Breastless

Breastless December 11, 2012

Rest on the Flight into Egypt Netherlandish School, circa 1500 Courtesy Wikimedia Commons

David Gibson highlights a long-missing piece of Christian iconography:

At its heartwarming core, Christmas is the story of a birth: the tender relationship between a new mother and her newborn child.

Indeed, that maternal bond between the Virgin Mary and the baby Jesus has resonated so deeply across the centuries that depicting the blessed intimacy of the first Noel has become an integral part of the Christmas industry.

Yet all the familiar scenes associated with the holy family today – creches and church pageants, postage stamps and holiday cards – are also missing an obvious element of the mother-child connection that modern Christians are apparently happy to do without: a breast-feeding infant.

Read the remainder of Gibson’s piece HERE.

This is nicely complemented by a page devoted to Maria Lactans on the “Fisheaters” website, which includes a portion of a hymn by St.
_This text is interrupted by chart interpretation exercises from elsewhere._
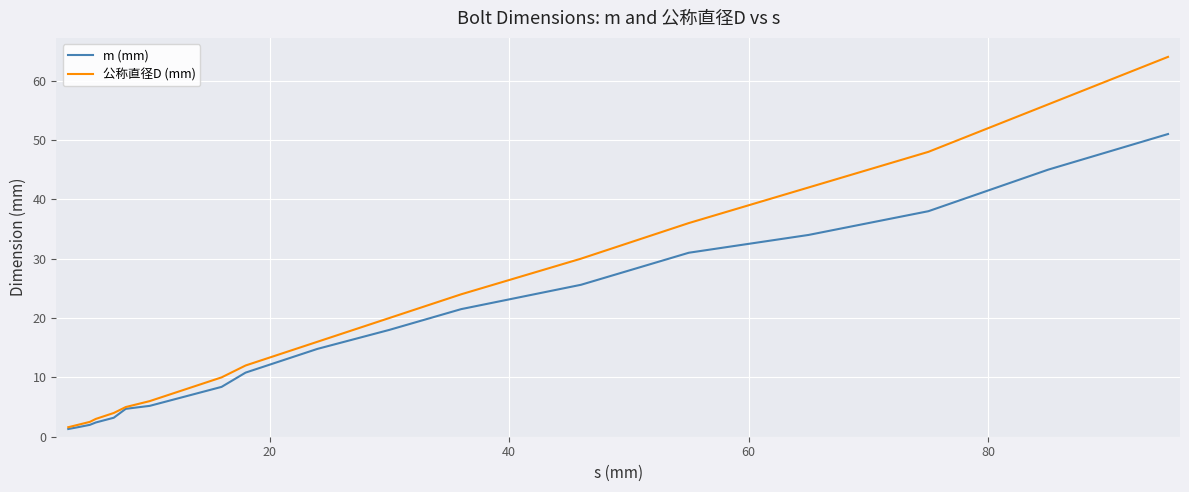

Which series has the widest spread of values?

公称直径D (mm)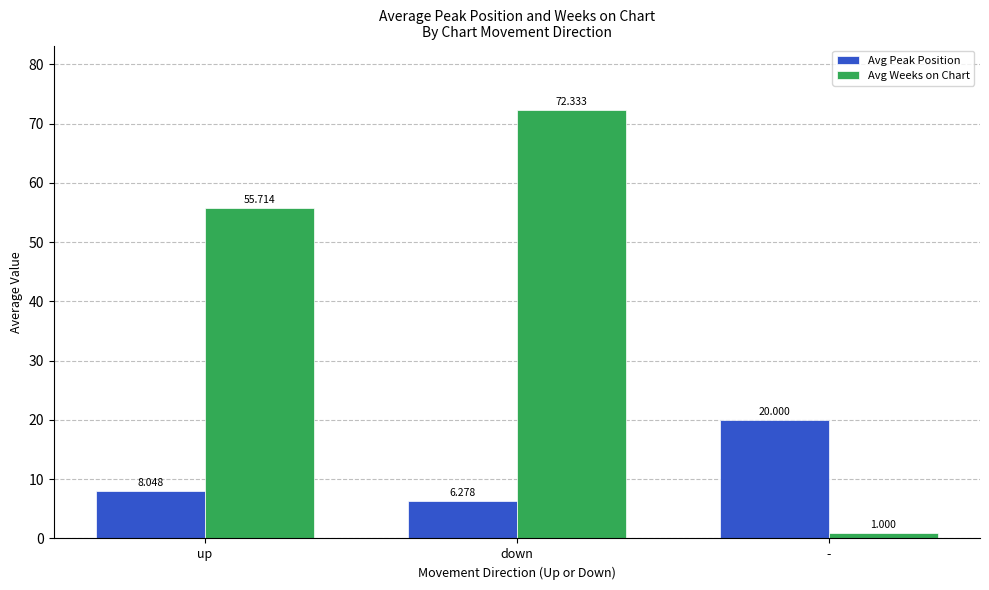

What is the sum of all Avg Peak Position values?

34.3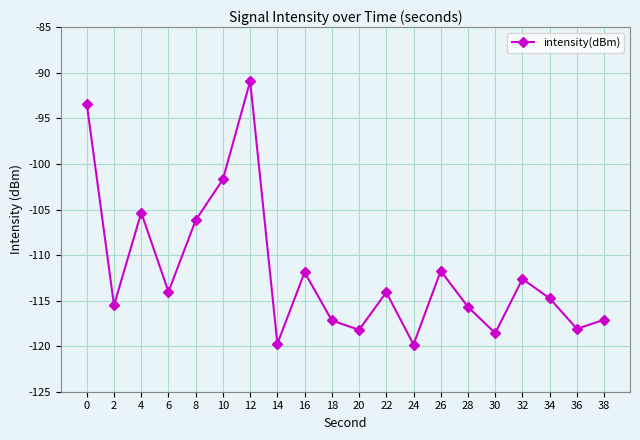

True or false: the data has more than 2 interior local peaks.

True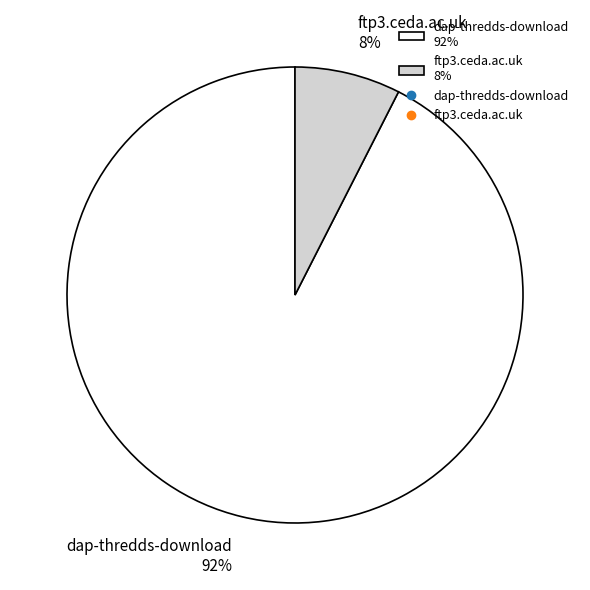

True or false: ftp3.ceda.ac.uk accounts for 8% of the total.

True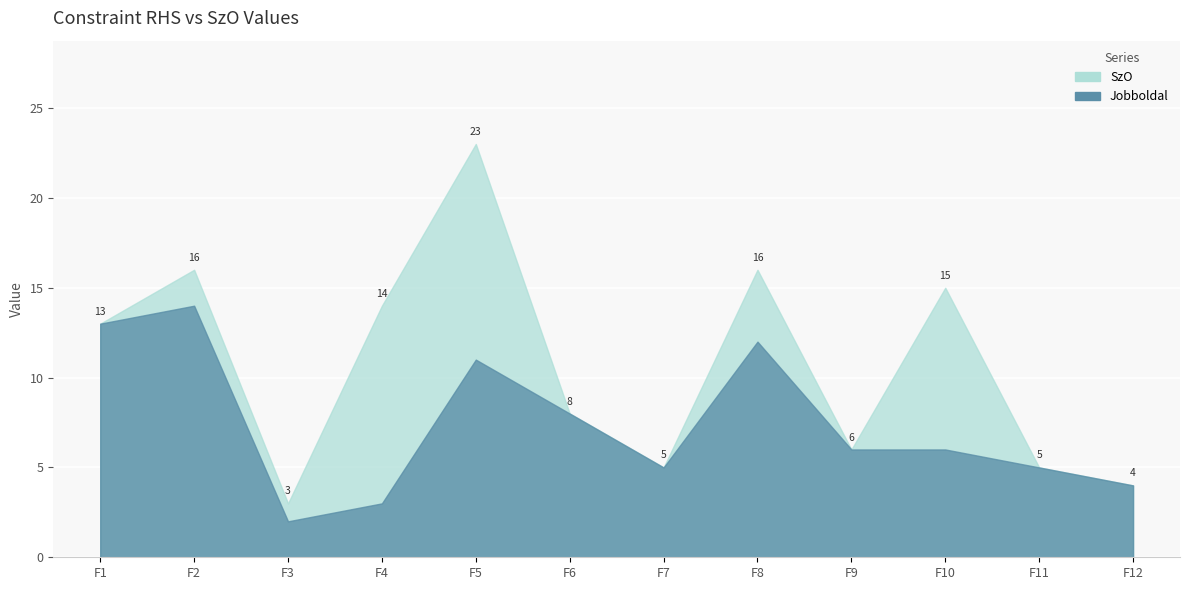

True or false: Jobboldal and SzO cross at least once.

False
Ephraem the Syrian (306 – 373):

Mary bore a mute Babe
though in Him were hidden all our tongues.
Joseph carried Him,
yet hidden in Him was a silent nature older than everything.
The Lofty One became like a little child,
yet hidden in Him was a treasure of Wisdom that suffices for all.
He was lofty
but He sucked Mary’s milk,
and from His blessings all creation sucks.